## [What is being asked]
Exact copies of the lines below are the goal; any images in them are dropped.

## [Exercise materials]
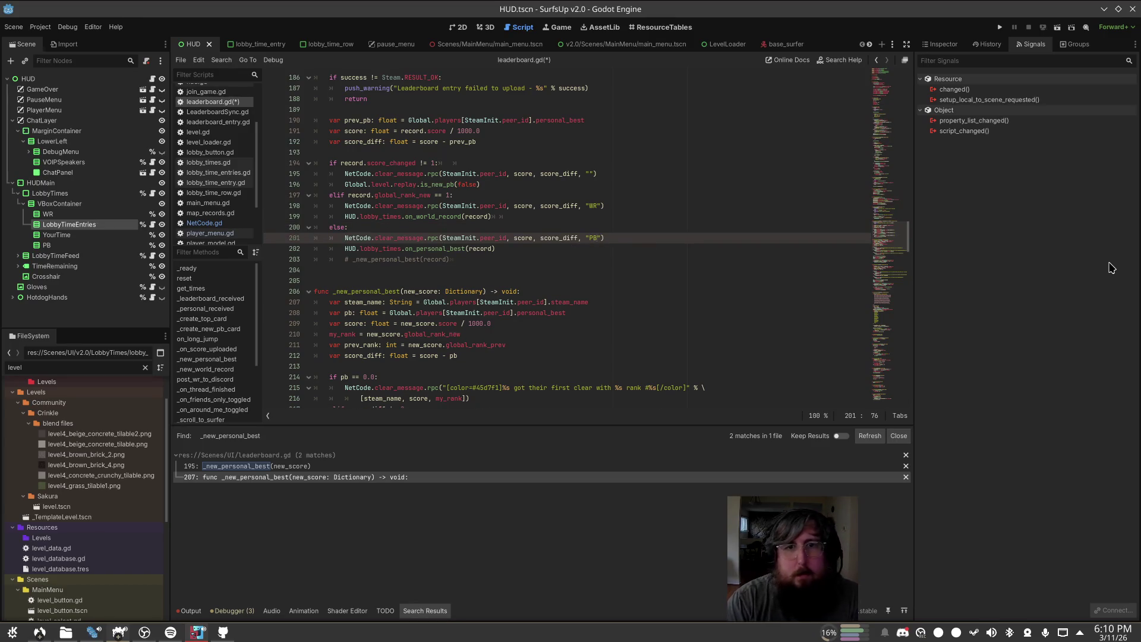
key("Down")
key("Down")
key("Home")
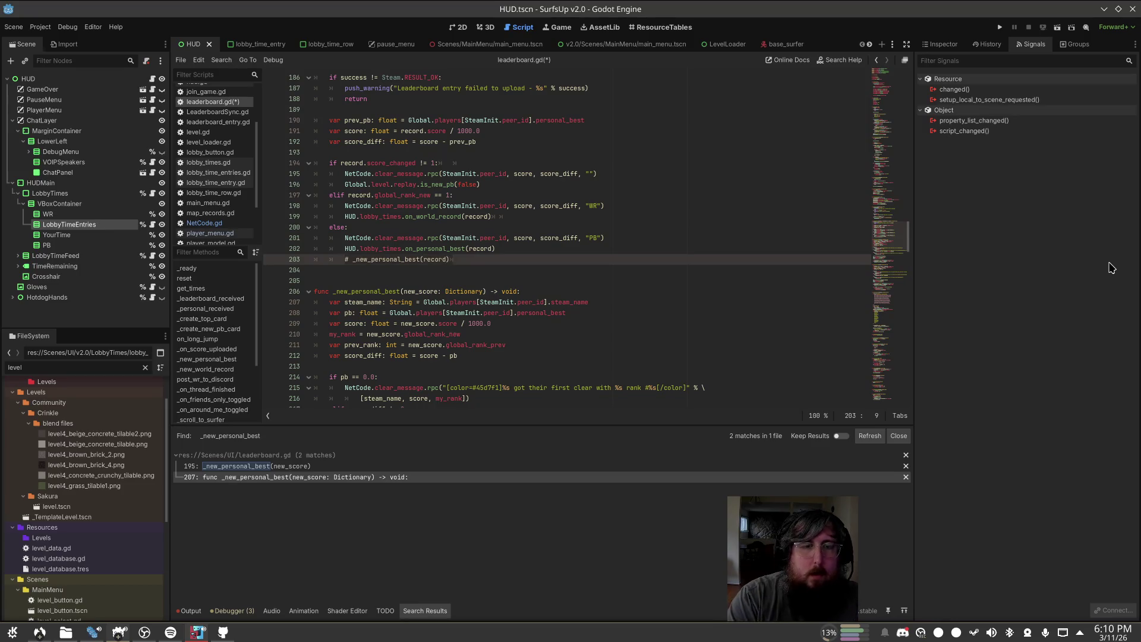
key("shift+End")
key("BackSpace")
key("BackSpace")
key("BackSpace")
Step: Find the my_rank and prev_rank lines further down the script
scroll(542, 222, "down", 3)
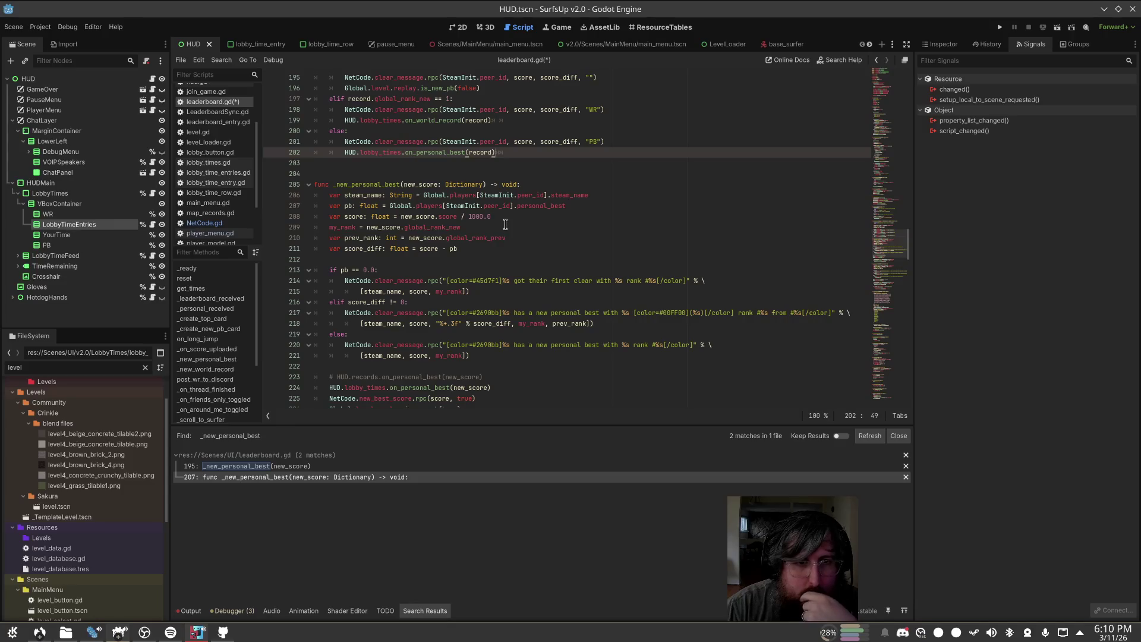
scroll(382, 258, "down", 2)
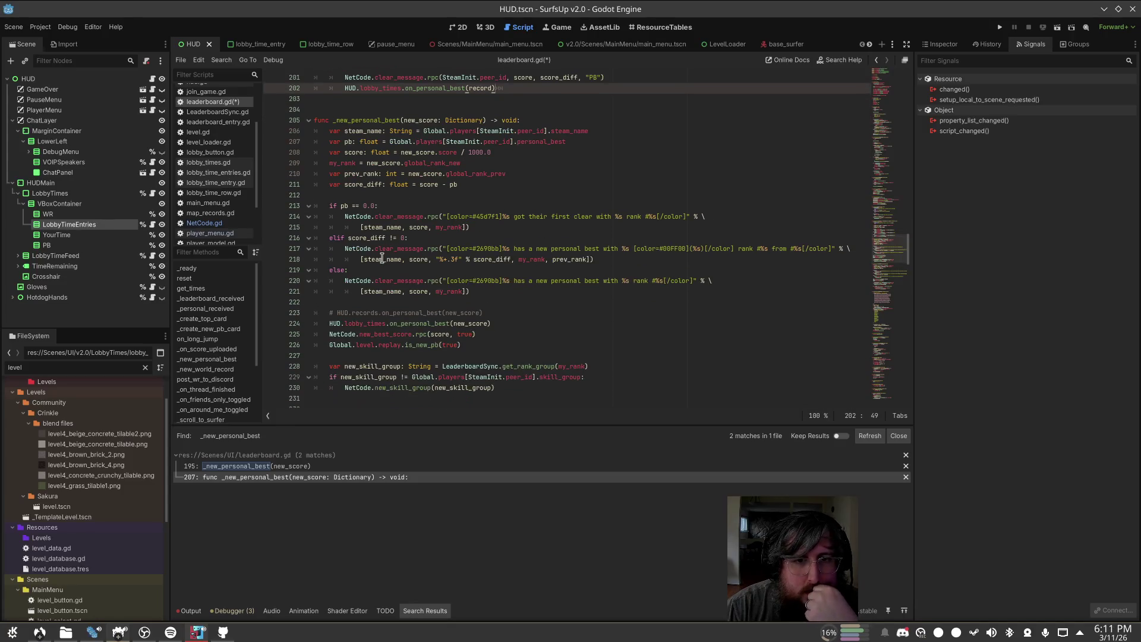
left_click(379, 174)
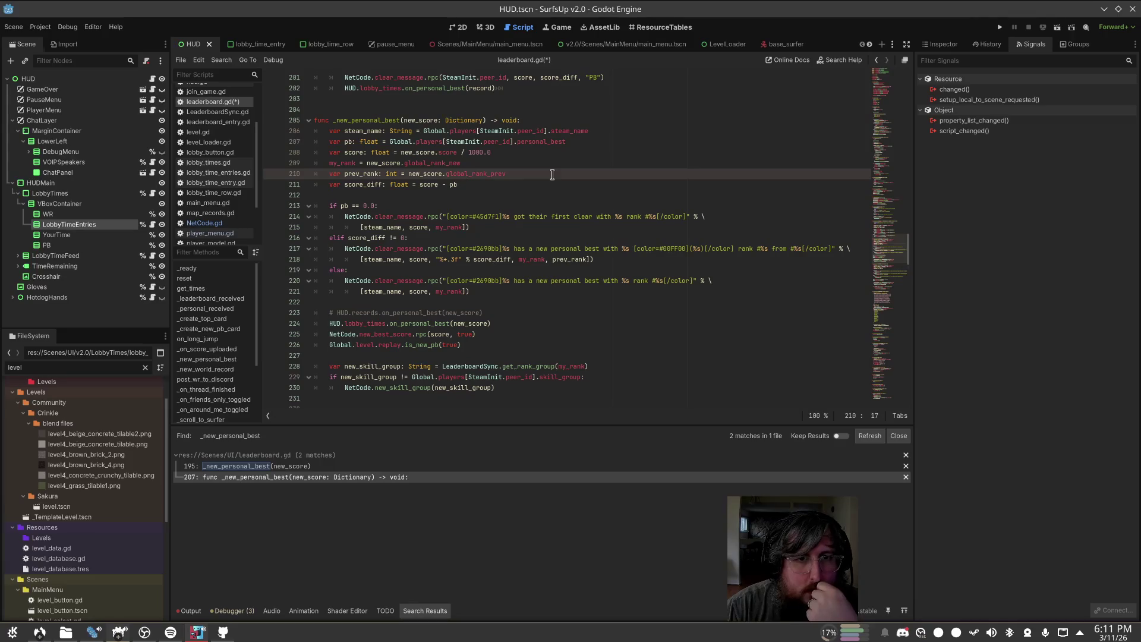
scroll(552, 174, "up", 2)
scroll(546, 181, "up", 1)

## [Solution]
key("Down")
key("Down")
key("Home")
key("shift+End")
key("BackSpace")
key("BackSpace")
key("BackSpace")
Step: Find the my_rank and prev_rank lines further down the script
scroll(542, 222, "down", 3)
scroll(382, 258, "down", 2)
left_click(379, 174)
scroll(552, 174, "up", 2)
scroll(546, 181, "up", 1)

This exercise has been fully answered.